TESTO DELLA PAGINA =
Piemontese d’origine, due figli, arrivata sul Lario nel 2001 per seguire il marito che lavorava a Milano, Michetti fino a metà febbraio pensava che lo spostamento dell’ospedale dalla vecchia sede in via Napoleona a San Fermo, avvenuto a ottobre 2010, fosse stata la più grande sfida professionale mai vissuta. Sono bastati pochi giorni e l’emergenza Coronavirus ha cancellato quell’idea. “La difficoltà più grossa con la quale mi sono dovuta confrontare è stata la velocità - osserva - Velocemente abbiamo dovuto ragionare sul da farsi, velocemente bisognava rendere operativi i nuovi reparti, procedere con le sanificazioni, la definizione dei percorsi, il coinvolgimento e l’informazione ai vari professionisti. Non si poteva e soprattutto non si doveva, dimenticare nulla”. I giorni si sono succeduti tra riunioni e decisioni e le notti sono state a volte insonni. “Spesso - prosegue - mi sono svegliata ricordandomi di qualcosa che non bisognava tralasciare e così mi segnavo tutto subito. Mi sembrava di essere sempre un passo indietro rispetto alle esigenze e mi chiedevo e mi chiedo in continuazione se ho previsto e fatto tutto”. Adesso che i numeri sembrano aprire uno spiraglio nel buio vissuto in tutti questi giorni, Michetti guarda all’aspetto psicologico di tutta l’emergenza. “Tutto il personale impegnato in prima linea in questo periodo dovrà fare un grande lavoro personale su di sé, magari con l’aiuto di persone competenti, da solo o in gruppo. Le emozioni vissute andranno ricollocate. Il personale ha affrontato e affronta situazioni professionali ed umane che, nonostante un lavoro in ospedale e quindi, in un certo senso, una qualche abitudine, hanno comportato un impatto emotivo molto importante per il numero di pazienti arrivati, la velocità degli accessi, le modalità di cura, l’assenza della vicinanza dei familiari al paziente. Penso allo sforzo quotidiano, senza contare il timore di veder proiettata su di sé la malattia, esattamente come la vedevano e la toccavano con mano in reparto. Penso alla paura, alle famiglie, ai bambini, agli anziani (la mia mamma che ha 89 anni, in questo momento, ad esempio, vive con noi), alla preoccupazione nel tornare a casa, alla fatica nel mantenere le distanze ”.

MATERIALE FORNITO =
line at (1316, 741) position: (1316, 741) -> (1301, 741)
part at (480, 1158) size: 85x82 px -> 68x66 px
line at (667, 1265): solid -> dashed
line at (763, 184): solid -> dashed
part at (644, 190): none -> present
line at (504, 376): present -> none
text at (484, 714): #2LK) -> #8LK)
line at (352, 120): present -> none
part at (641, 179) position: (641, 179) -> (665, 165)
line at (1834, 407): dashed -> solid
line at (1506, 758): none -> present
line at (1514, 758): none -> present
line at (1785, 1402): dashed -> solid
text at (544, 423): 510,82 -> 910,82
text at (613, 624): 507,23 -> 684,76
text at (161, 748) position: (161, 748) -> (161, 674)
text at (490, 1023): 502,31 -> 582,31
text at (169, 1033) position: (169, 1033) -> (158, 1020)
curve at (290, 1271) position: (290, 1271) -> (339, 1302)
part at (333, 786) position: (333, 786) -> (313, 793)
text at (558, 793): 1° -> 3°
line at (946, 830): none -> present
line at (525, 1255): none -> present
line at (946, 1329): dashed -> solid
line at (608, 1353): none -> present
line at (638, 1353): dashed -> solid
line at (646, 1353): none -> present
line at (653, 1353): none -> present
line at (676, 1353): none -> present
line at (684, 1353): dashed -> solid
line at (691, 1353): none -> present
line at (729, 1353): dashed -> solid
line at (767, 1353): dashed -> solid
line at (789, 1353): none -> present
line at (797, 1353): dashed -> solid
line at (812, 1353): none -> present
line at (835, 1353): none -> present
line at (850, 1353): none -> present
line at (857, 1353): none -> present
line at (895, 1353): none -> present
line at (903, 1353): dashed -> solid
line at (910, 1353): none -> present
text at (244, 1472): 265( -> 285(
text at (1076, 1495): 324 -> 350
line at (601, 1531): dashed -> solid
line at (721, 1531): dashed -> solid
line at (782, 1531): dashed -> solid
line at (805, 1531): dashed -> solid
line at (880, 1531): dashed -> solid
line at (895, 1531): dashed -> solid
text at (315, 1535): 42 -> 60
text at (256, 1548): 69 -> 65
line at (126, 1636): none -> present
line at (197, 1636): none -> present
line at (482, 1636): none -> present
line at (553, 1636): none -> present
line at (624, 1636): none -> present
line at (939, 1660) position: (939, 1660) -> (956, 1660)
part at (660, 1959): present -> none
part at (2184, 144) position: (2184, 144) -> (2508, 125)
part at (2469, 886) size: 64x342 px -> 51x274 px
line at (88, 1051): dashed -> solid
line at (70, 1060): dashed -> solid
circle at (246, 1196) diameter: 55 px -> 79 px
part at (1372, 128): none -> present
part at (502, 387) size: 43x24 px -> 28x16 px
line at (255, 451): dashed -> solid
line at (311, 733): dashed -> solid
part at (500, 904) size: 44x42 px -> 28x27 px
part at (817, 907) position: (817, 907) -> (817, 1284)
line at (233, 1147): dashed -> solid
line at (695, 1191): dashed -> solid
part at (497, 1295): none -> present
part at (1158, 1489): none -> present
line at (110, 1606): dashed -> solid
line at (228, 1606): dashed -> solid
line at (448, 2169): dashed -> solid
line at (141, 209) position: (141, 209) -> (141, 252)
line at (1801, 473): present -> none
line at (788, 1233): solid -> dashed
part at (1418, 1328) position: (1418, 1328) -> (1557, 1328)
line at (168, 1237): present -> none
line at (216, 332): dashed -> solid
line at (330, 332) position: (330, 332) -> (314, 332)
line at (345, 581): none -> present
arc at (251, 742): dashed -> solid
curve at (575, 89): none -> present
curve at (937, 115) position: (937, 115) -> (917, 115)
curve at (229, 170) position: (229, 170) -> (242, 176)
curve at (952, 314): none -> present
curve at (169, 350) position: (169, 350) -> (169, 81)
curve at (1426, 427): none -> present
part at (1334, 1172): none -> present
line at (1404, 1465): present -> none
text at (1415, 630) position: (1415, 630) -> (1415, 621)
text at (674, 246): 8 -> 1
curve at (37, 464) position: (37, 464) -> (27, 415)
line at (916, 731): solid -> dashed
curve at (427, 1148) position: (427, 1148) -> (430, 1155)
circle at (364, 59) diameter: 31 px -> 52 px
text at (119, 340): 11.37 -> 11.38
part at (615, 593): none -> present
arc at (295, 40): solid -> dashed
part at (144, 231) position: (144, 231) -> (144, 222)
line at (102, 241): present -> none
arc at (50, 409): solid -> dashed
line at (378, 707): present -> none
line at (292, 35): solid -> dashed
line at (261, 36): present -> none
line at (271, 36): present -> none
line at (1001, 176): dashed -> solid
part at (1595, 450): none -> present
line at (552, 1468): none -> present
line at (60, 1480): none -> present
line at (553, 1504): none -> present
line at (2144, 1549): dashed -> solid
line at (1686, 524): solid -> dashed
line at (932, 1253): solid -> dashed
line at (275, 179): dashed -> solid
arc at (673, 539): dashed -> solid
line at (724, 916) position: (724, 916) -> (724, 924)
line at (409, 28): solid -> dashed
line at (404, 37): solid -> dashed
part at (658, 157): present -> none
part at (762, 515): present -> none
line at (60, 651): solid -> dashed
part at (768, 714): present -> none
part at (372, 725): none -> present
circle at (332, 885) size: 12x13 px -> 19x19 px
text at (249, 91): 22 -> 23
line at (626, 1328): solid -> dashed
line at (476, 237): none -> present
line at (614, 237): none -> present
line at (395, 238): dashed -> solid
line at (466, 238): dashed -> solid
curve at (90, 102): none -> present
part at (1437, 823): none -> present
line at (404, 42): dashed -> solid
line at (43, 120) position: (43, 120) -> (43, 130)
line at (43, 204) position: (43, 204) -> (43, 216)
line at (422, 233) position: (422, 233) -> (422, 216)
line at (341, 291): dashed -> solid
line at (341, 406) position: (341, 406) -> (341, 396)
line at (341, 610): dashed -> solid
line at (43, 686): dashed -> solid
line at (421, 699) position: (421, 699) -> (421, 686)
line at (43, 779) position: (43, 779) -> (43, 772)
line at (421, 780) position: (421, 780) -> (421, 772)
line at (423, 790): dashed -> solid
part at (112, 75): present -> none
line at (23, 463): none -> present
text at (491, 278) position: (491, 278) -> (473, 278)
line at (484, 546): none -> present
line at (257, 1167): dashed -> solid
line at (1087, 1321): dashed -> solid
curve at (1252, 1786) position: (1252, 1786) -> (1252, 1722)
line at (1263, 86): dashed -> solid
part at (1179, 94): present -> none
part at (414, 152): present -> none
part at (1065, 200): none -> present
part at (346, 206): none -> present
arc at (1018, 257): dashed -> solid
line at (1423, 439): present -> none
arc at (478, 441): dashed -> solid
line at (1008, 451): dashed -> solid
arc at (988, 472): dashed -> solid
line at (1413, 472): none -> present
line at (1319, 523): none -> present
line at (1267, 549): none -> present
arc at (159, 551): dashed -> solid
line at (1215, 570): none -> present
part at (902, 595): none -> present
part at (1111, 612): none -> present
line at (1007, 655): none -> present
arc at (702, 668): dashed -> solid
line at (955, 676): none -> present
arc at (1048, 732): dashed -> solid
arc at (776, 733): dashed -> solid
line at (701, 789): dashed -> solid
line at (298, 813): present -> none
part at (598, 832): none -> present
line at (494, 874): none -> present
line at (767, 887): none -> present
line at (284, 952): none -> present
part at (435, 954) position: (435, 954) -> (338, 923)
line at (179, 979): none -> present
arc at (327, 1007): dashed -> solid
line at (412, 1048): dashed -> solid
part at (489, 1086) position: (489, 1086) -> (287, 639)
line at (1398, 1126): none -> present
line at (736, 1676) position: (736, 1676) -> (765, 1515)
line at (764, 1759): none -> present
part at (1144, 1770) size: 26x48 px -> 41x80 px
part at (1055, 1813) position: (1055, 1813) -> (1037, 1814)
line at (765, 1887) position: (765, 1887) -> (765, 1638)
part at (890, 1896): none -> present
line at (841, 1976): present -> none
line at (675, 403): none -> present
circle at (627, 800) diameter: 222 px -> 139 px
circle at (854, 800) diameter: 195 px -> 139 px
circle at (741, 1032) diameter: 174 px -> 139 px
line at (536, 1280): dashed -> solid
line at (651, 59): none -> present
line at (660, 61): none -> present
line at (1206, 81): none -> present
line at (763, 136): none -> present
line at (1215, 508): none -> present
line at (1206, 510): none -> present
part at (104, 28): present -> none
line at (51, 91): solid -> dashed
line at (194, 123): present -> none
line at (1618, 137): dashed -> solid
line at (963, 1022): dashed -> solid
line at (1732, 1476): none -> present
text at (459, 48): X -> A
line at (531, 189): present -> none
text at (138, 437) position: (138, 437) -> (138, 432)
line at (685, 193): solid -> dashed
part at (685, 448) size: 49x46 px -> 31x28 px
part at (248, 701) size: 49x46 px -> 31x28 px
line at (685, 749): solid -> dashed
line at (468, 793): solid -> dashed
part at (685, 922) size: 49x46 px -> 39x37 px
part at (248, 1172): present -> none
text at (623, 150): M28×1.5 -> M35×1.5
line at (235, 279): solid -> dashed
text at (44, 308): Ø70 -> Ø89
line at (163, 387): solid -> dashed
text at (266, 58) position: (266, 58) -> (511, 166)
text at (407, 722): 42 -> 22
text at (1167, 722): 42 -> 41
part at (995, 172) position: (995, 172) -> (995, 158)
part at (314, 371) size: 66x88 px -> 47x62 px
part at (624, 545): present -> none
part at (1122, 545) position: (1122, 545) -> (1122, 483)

IL TUO COMPITO = Prosegui il testo sull'emergenza Coronavirus in ospedale, riprendendo dopo la sua ultima frase.

LA TUA RISPOSTA =
“Se c’è un aspetto positivo di tutta questa esperienza - conclude Michetti - è la riconferma che da soli non si può fare nulla e che è fondamentale il lavoro con gli altri, la collaborazione, l’ascolto. E’ come essere su una nave in tempesta. Chi è al comando deve tenere la barra al centro e mantenere sempre la rotta ma tutti gli altri devono remare nella stessa direzione, per uscirne insieme, da solo nessuno può fare nulla. Credo che nessuno di noi sia indispensabile ma che ogni singolo professionista possa e debba essere responsabile e quindi utile al sistema ed insieme fare la differenza”.